Overthinking Jonathan Richman

Music Features Jonathan Richman

Such is the preemptive genius of Jonathan Richman. Just when you want to write a nice tidy piece about his new album Not So Much to be Loved as to Love, he manages to include a song like “He Gave Us the Wine to Taste,” in which he—in lyrics reprised on the surface of the disc itself—admonishes would-be wine snobs and critics with the disarming aphorism, “he gave us the wine to taste, not to talk about it!” Wine being like music, I realize this damning truism can apply to music criticism and I’m back to dancing about architecture and feeling like I’ve been outsmarted before I even have the chance to draw. I point out the parallel and he chuckles. I sulk and think of an angle.

Richman’s disarming good cheer and simple wisdom makes him in some ways a tough interview. Asking about song selection for his records, he casually opines, “It never turns out with the songs we think it’s going to. We just play a bunch of stuff and see what happens.”

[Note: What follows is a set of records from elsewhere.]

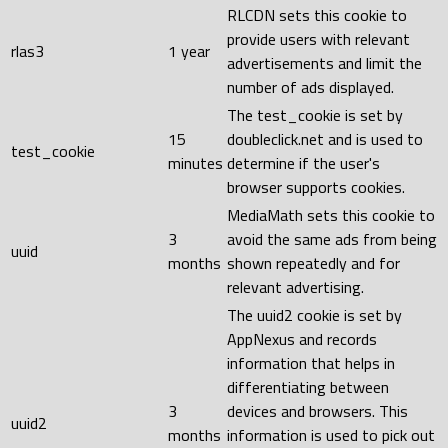
RLCDN sets this cookie to
provide users with relevant
rlas3
1 year
advertisements and limit the
number of ads displayed.
The test_cookie is set by
15
doubleclick.net and is used to
test_cookie
minutes
determine if the user's
browser supports cookies.
MediaMath sets this cookie to
3
avoid the same ads from being
uuid
months
shown repeatedly and for
relevant advertising.
The uuid2 cookie is set by
AppNexus and records
information that helps in
differentiating between
3
devices and browsers. This
uuid2
months
information is used to pick out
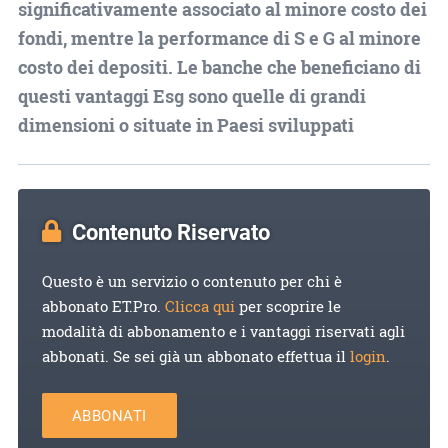
significativamente associato al minore costo dei
fondi, mentre la performance di S e G al minore
costo dei depositi. Le banche che beneficiano di
questi vantaggi Esg sono quelle di grandi
dimensioni o situate in Paesi sviluppati
Contenuto Riservato
Questo è un servizio o contenuto per chi è
abbonato ET.Pro.
Clicca qui
per scoprire le
modalità di abbonamento e i vantaggi riservati agli
abbonati. Se sei già un abbonato effettua il
login
.
ABBONATI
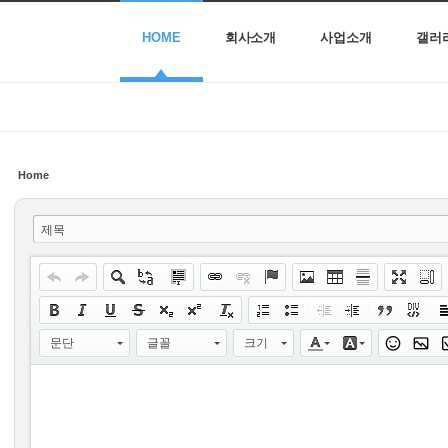
HOME
회사소개
사업소개
갤러
Home
제목
문단
글꼴
크기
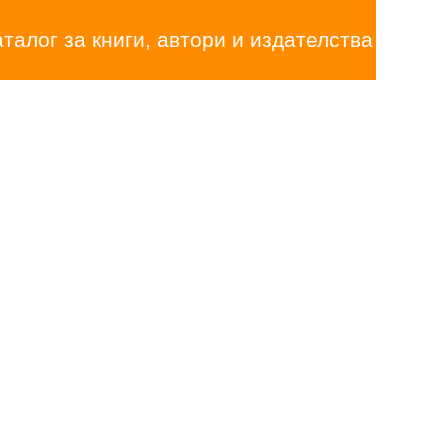
аталог за книги, автори и издателства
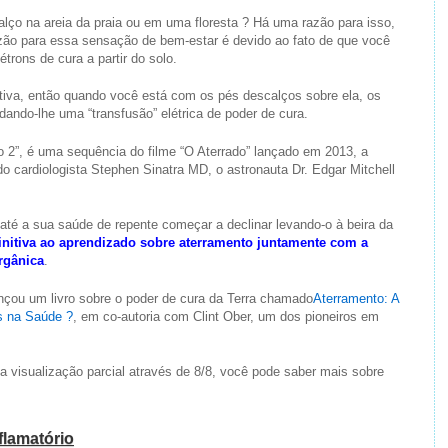
lço na areia da praia ou em uma floresta ? Há uma razão para isso,
azão para essa sensação de bem-estar é devido ao fato de que você
rons de cura a partir do solo.
tiva, então quando você está com os pés descalços sobre ela, os
 dando-lhe uma “transfusão” elétrica de poder de cura.
 2”, é uma sequência do filme “O Aterrado” lançado em 2013, a
do cardiologista Stephen Sinatra MD, o astronauta Dr. Edgar Mitchell
até a sua saúde de repente começar a declinar levando-o à beira da
finitiva ao aprendizado sobre aterramento juntamente com a
rgânica
.
nçou um livro sobre o poder de cura da Terra chamado
Aterramento: A
s na Saúde ?
, em co-autoria com Clint Ober, um dos pioneiros em
 a visualização parcial através de 8/8, você pode saber mais sobre
flamatório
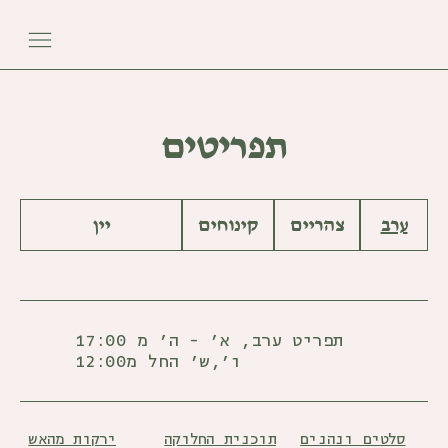
תפריטים
ערב
צהריים
קינוחים
יין
תפריט ערב, א' - ה׳ מ 17:00
ו׳,ש׳ החל מ12:00
ירקות מהאש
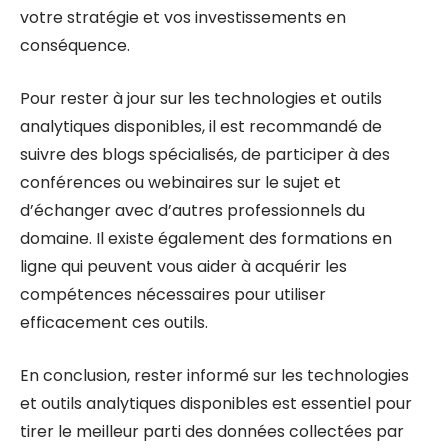
votre stratégie et vos investissements en
conséquence.
Pour rester à jour sur les technologies et outils
analytiques disponibles, il est recommandé de
suivre des blogs spécialisés, de participer à des
conférences ou webinaires sur le sujet et
d’échanger avec d’autres professionnels du
domaine. Il existe également des formations en
ligne qui peuvent vous aider à acquérir les
compétences nécessaires pour utiliser
efficacement ces outils.
En conclusion, rester informé sur les technologies
et outils analytiques disponibles est essentiel pour
tirer le meilleur parti des données collectées par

Hmm … OK. So on this album there’s a song called “Salvador Dali,” a song called “Vincent Van Gogh,” and lots of Richman’s own artwork in the liner notes. A theme perhaps? “I didn’t even notice it until you mentioned it. There’s only two songs about painters, aren’t there?” Well, yeah, but what about Richman’s art, maybe it relates? “Naw, it wasn’t supposed to. Someone wanted me to put paintings on it so I did.”

New angle: the song “Abu Jamal,” a rare political, rather than personal subject. “That’s personal, too. I personally felt it, so it’s just like the others,” he deadpans.

This is where it’s time to give up on the interview for a paragraph and talk about the album. It’s warm and sweet and simple and thoughtful in the way Jonathan Richman’s music always is—casually mixing languages, images and musings with a directness that’s almost childlike in its candor and subtly self-effacing in its unabashed delivery. It’s so pure and singerly at moments that you almost want to hunt out some irony, but it’s hard for a song like the title track to be much else than a stack of daisies in a brownstone window. While his early work with the Modern Lovers gestured vaguely toward roots in The Velvet Underground, Richman’s latter day solo work seems more thoroughly self-generated, the sketches of an iconoclastic skygazer, much like the painters he so casually name-checks.

Back to the interview. So here’s a good question… if Richman could hear any artist do any of the songs on this album, who would be the artist and what would the song be? Paydirt. Sam Cooke doing any of them, particularly “Behold the Lilies of the Field,” and damn if I wouldn’t like to hear that, too.

Favorite place to play? “They’re all good.” The songs in French, Spanish and Italian? “Some stuff you just can’t say in English. Some stuff you can just say in French that you can’t say in Spanish. Just whatever comes to me. I’m not totally fluent in any of these languages, but I can carry on a conversation.” Music, the universal language, and I’m splitting hairs. Anything else Richman would want a fan to know? “That we don’t play too loud when we play live.”

With a few arrestingly genuine-sounding pleasantries, Jonathan Richman takes his leave of me, again un-bested in his ability to convey an unflaggingly self-sustained, simple love of life despite the outside world’s best attempts to overthink it.